▸ WHAT IS EXPECTED: Please make an exact transcription of all the data that follows.

▸ RECORDS FOR THE TASK:
=-=-=-=-=

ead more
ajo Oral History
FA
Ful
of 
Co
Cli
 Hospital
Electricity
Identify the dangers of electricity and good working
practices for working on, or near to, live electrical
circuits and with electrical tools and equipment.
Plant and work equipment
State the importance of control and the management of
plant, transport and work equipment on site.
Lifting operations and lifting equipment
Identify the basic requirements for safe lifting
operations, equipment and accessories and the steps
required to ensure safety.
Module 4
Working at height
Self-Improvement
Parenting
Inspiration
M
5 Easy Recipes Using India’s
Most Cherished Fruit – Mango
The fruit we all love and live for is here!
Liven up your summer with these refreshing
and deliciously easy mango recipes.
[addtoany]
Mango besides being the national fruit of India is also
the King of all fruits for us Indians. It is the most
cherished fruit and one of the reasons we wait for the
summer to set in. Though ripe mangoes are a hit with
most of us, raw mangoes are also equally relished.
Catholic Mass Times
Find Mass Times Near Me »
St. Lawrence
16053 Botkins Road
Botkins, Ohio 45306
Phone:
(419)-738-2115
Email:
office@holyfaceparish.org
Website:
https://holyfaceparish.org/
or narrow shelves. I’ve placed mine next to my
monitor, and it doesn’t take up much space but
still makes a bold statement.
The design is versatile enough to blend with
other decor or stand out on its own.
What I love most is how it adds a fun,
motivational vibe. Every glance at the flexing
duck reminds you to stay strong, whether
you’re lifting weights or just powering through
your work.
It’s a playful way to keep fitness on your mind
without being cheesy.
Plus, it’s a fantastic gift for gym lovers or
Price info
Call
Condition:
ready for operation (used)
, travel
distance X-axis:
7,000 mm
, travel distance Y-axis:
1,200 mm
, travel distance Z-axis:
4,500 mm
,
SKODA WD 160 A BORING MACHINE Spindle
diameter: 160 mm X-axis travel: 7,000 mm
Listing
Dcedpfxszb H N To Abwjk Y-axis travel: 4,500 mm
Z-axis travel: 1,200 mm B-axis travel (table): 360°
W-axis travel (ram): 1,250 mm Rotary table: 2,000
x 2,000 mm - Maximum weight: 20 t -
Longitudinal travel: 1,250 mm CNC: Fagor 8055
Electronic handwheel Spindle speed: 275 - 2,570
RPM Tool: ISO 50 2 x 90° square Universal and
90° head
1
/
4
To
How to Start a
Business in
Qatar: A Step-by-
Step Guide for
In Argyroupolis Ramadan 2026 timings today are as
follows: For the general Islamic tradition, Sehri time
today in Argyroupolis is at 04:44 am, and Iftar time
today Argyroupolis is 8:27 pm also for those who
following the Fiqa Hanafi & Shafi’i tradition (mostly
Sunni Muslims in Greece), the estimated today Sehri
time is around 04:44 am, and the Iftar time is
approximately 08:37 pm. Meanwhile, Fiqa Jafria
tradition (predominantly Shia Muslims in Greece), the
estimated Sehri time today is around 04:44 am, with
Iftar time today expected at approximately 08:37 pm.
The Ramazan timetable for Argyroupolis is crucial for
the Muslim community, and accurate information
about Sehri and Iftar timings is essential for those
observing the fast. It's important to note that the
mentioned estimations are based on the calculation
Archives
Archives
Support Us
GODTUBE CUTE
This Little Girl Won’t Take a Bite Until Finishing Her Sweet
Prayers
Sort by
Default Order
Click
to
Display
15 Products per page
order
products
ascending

=-=-=-=-=

▸ RESULT OF THIS EXERCISE:
ead more
ajo Oral History
FA
Ful
of 
Co
Cli
 Hospital
Electricity
Identify the dangers of electricity and good working
practices for working on, or near to, live electrical
circuits and with electrical tools and equipment.
Plant and work equipment
State the importance of control and the management of
plant, transport and work equipment on site.
Lifting operations and lifting equipment
Identify the basic requirements for safe lifting
operations, equipment and accessories and the steps
required to ensure safety.
Module 4
Working at height
Self-Improvement
Parenting
Inspiration
M
5 Easy Recipes Using India’s
Most Cherished Fruit – Mango
The fruit we all love and live for is here!
Liven up your summer with these refreshing
and deliciously easy mango recipes.
[addtoany]
Mango besides being the national fruit of India is also
the King of all fruits for us Indians. It is the most
cherished fruit and one of the reasons we wait for the
summer to set in. Though ripe mangoes are a hit with
most of us, raw mangoes are also equally relished.
Catholic Mass Times
Find Mass Times Near Me »
St. Lawrence
16053 Botkins Road
Botkins, Ohio 45306
Phone:
(419)-738-2115
Email:
office@holyfaceparish.org
Website:
https://holyfaceparish.org/
or narrow shelves. I’ve placed mine next to my
monitor, and it doesn’t take up much space but
still makes a bold statement.
The design is versatile enough to blend with
other decor or stand out on its own.
What I love most is how it adds a fun,
motivational vibe. Every glance at the flexing
duck reminds you to stay strong, whether
you’re lifting weights or just powering through
your work.
It’s a playful way to keep fitness on your mind
without being cheesy.
Plus, it’s a fantastic gift for gym lovers or
Price info
Call
Condition:
ready for operation (used)
, travel
distance X-axis:
7,000 mm
, travel distance Y-axis:
1,200 mm
, travel distance Z-axis:
4,500 mm
,
SKODA WD 160 A BORING MACHINE Spindle
diameter: 160 mm X-axis travel: 7,000 mm
Listing
Dcedpfxszb H N To Abwjk Y-axis travel: 4,500 mm
Z-axis travel: 1,200 mm B-axis travel (table): 360°
W-axis travel (ram): 1,250 mm Rotary table: 2,000
x 2,000 mm - Maximum weight: 20 t -
Longitudinal travel: 1,250 mm CNC: Fagor 8055
Electronic handwheel Spindle speed: 275 - 2,570
RPM Tool: ISO 50 2 x 90° square Universal and
90° head
1
/
4
To
How to Start a
Business in
Qatar: A Step-by-
Step Guide for
In Argyroupolis Ramadan 2026 timings today are as
follows: For the general Islamic tradition, Sehri time
today in Argyroupolis is at 04:44 am, and Iftar time
today Argyroupolis is 8:27 pm also for those who
following the Fiqa Hanafi & Shafi’i tradition (mostly
Sunni Muslims in Greece), the estimated today Sehri
time is around 04:44 am, and the Iftar time is
approximately 08:37 pm. Meanwhile, Fiqa Jafria
tradition (predominantly Shia Muslims in Greece), the
estimated Sehri time today is around 04:44 am, with
Iftar time today expected at approximately 08:37 pm.
The Ramazan timetable for Argyroupolis is crucial for
the Muslim community, and accurate information
about Sehri and Iftar timings is essential for those
observing the fast. It's important to note that the
mentioned estimations are based on the calculation
Archives
Archives
Support Us
GODTUBE CUTE
This Little Girl Won’t Take a Bite Until Finishing Her Sweet
Prayers
Sort by
Default Order
Click
to
Display
15 Products per page
order
products
ascending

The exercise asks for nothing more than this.